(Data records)
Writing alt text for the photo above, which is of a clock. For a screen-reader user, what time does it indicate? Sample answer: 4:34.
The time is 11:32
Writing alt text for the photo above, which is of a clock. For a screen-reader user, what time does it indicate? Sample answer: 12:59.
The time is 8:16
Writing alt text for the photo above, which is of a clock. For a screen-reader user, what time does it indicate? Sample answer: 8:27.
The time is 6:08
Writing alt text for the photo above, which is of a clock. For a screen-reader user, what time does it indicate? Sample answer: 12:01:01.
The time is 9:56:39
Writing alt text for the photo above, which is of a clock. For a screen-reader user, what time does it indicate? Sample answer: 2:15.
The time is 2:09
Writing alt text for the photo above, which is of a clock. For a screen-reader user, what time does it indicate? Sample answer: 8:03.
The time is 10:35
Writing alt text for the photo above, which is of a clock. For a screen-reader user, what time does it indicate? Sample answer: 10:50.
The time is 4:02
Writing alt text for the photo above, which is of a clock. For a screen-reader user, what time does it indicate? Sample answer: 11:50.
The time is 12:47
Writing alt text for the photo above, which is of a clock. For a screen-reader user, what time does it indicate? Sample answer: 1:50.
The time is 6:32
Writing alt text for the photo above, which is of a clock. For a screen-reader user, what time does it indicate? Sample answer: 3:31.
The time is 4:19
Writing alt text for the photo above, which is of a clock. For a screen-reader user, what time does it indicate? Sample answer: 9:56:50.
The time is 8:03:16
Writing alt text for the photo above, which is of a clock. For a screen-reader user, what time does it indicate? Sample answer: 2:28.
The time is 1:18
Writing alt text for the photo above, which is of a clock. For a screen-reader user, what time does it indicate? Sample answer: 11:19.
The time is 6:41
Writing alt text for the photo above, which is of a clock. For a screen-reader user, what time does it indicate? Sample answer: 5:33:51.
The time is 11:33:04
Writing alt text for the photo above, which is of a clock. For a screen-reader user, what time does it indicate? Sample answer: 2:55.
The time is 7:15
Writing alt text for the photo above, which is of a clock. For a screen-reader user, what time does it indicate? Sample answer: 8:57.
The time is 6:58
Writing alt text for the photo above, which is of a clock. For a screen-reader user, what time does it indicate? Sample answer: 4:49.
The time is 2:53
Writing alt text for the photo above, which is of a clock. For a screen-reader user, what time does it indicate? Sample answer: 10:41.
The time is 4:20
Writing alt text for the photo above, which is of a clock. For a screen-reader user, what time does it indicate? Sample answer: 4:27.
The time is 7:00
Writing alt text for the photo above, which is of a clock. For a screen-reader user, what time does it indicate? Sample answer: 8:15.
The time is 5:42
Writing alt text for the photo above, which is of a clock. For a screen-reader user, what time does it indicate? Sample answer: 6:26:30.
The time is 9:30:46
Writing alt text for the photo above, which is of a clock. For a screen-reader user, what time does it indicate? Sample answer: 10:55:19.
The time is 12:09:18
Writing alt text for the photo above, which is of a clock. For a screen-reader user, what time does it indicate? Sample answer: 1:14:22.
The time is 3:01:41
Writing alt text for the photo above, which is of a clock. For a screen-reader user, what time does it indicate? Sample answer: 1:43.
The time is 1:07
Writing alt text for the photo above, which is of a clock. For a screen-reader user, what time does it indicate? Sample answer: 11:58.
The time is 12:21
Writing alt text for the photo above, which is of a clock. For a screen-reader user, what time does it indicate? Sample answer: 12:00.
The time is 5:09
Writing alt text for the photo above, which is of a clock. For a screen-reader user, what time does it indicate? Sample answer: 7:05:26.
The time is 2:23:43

*Problem details*:
Edit the lines starting at the one that contains "Sample answer: 11:50." and ending at the one that contains "The time is 9:30:46" so that "alt text" becomes "image description", and give back only those lines with nothing else changed.

*Task output*:
Writing image description for the photo above, which is of a clock. For a screen-reader user, what time does it indicate? Sample answer: 11:50.
The time is 12:47
Writing image description for the photo above, which is of a clock. For a screen-reader user, what time does it indicate? Sample answer: 1:50.
The time is 6:32
Writing image description for the photo above, which is of a clock. For a screen-reader user, what time does it indicate? Sample answer: 3:31.
The time is 4:19
Writing image description for the photo above, which is of a clock. For a screen-reader user, what time does it indicate? Sample answer: 9:56:50.
The time is 8:03:16
Writing image description for the photo above, which is of a clock. For a screen-reader user, what time does it indicate? Sample answer: 2:28.
The time is 1:18
Writing image description for the photo above, which is of a clock. For a screen-reader user, what time does it indicate? Sample answer: 11:19.
The time is 6:41
Writing image description for the photo above, which is of a clock. For a screen-reader user, what time does it indicate? Sample answer: 5:33:51.
The time is 11:33:04
Writing image description for the photo above, which is of a clock. For a screen-reader user, what time does it indicate? Sample answer: 2:55.
The time is 7:15
Writing image description for the photo above, which is of a clock. For a screen-reader user, what time does it indicate? Sample answer: 8:57.
The time is 6:58
Writing image description for the photo above, which is of a clock. For a screen-reader user, what time does it indicate? Sample answer: 4:49.
The time is 2:53
Writing image description for the photo above, which is of a clock. For a screen-reader user, what time does it indicate? Sample answer: 10:41.
The time is 4:20
Writing image description for the photo above, which is of a clock. For a screen-reader user, what time does it indicate? Sample answer: 4:27.
The time is 7:00
Writing image description for the photo above, which is of a clock. For a screen-reader user, what time does it indicate? Sample answer: 8:15.
The time is 5:42
Writing image description for the photo above, which is of a clock. For a screen-reader user, what time does it indicate? Sample answer: 6:26:30.
The time is 9:30:46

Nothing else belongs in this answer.